Childhood conduct problems trajectories are associated with distinct Antisocial Process Screening Device dimensions.

Goulter, N., Cyr, M., Kotler, J. S., Zheng, Y., & McMahon, R. J. (2021). Childhood conduct problems trajectories are associated with distinct Antisocial Process Screening Device dimensions. Journal of Psychopathology and Behavioral Assessment. Advance online publication.
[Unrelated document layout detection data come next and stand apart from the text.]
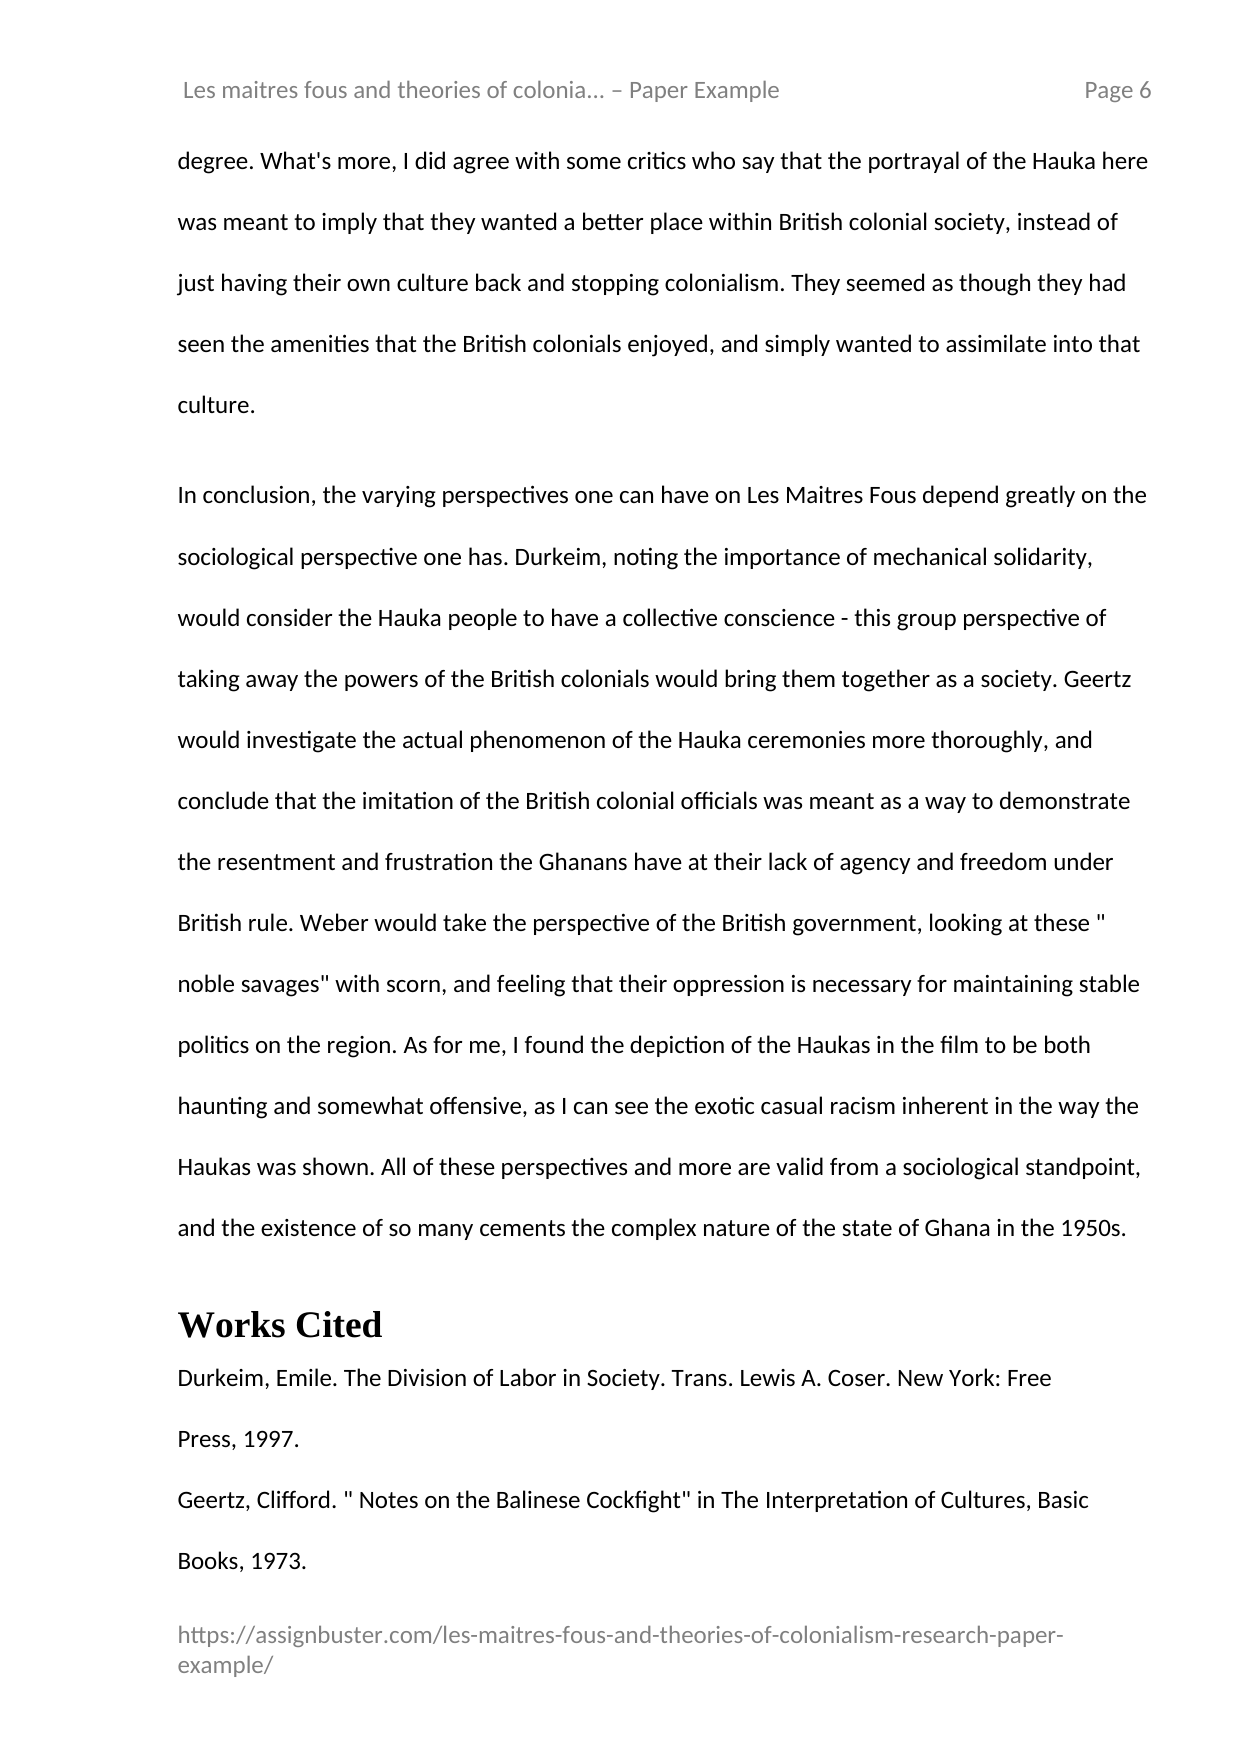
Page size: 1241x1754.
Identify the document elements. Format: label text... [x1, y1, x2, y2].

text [177, 1362, 1152, 1575]
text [177, 145, 1152, 420]
subtitle Works Cited [177, 1303, 1152, 1346]
text In conclusion, the varying perspectives one can have on Les Maitres Fous depend greatly on the sociological perspective one has. Durkeim, noting the importance of mechanical solidarity, would consider the Hauka people to have a collective conscience - this group perspective of taking away the powers of the British colonials would bring them together as a society. Geertz would investigate the actual phenomenon of the Hauka ceremonies more thoroughly, and conclude that the imitation of the British colonial officials was meant as a way to demonstrate the resentment and frustration the Ghanans have at their lack of agency and freedom under British rule. Weber would take the perspective of the British government, looking at these " noble savages" with scorn, and feeling that their oppression is necessary for maintaining stable politics on the region. As for me, I found the depiction of the Haukas in the film to be both haunting and somewhat offensive, as I can see the exotic casual racism inherent in the way the Haukas was shown. All of these perspectives and more are valid from a sociological standpoint, and the existence of so many cements the complex nature of the state of Ghana in the 1950s. [177, 480, 1152, 1243]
DOI: https://doi.org/10.1007/s10862-020-09863-y

Abstract: There is ongoing debate regarding whether psychopathy dimensions (i.e., narcissism, callous-unemotional [CU] traits, and impulsivity) can be meaningfully identified among youth samples and the correlates of these components. Thus, the present study conducted confirmatory factor analyses of the parent-reported Antisocial Process Screening Device (APSD; Frick and Hare 2001) among early adolescents, and examined whether trajectories of conduct problems (CP) through childhood were associated with APSD total and subscale scores. Participants included the normative and high-risk control samples from the Fast Track project (N = 754, male = 58%, Black = 46%). Parents reported on CP in kindergarten, grades 1, 2, 4, 5, and 7, and psychopathy in grade 7. Factor analyses supported the three-factor structure. Latent class growth analyses identified four trajectories of CP including extremely high increasing (3.6%), high stable (21.6%), moderate decreasing (38.7%), and low decreasing (36.1%). All CP trajectories were significantly different from each other on psychopathy total, narcissism, and impulsivity scores; the extremely high increasing and high stable trajectories did not differ from each other on CU traits, but they scored significantly higher than the moderate decreasing and low decreasing trajectories. When controlling for other dimensions, all trajectories were significantly different on narcissism. The extremely high increasing and high stable CP trajectories did not differ from each other on impulsivity, but they scored higher than the moderate decreasing and low trajectories. Only the extremely high increasing and high stable trajectories scored higher than the low decreasing trajectory on CU traits.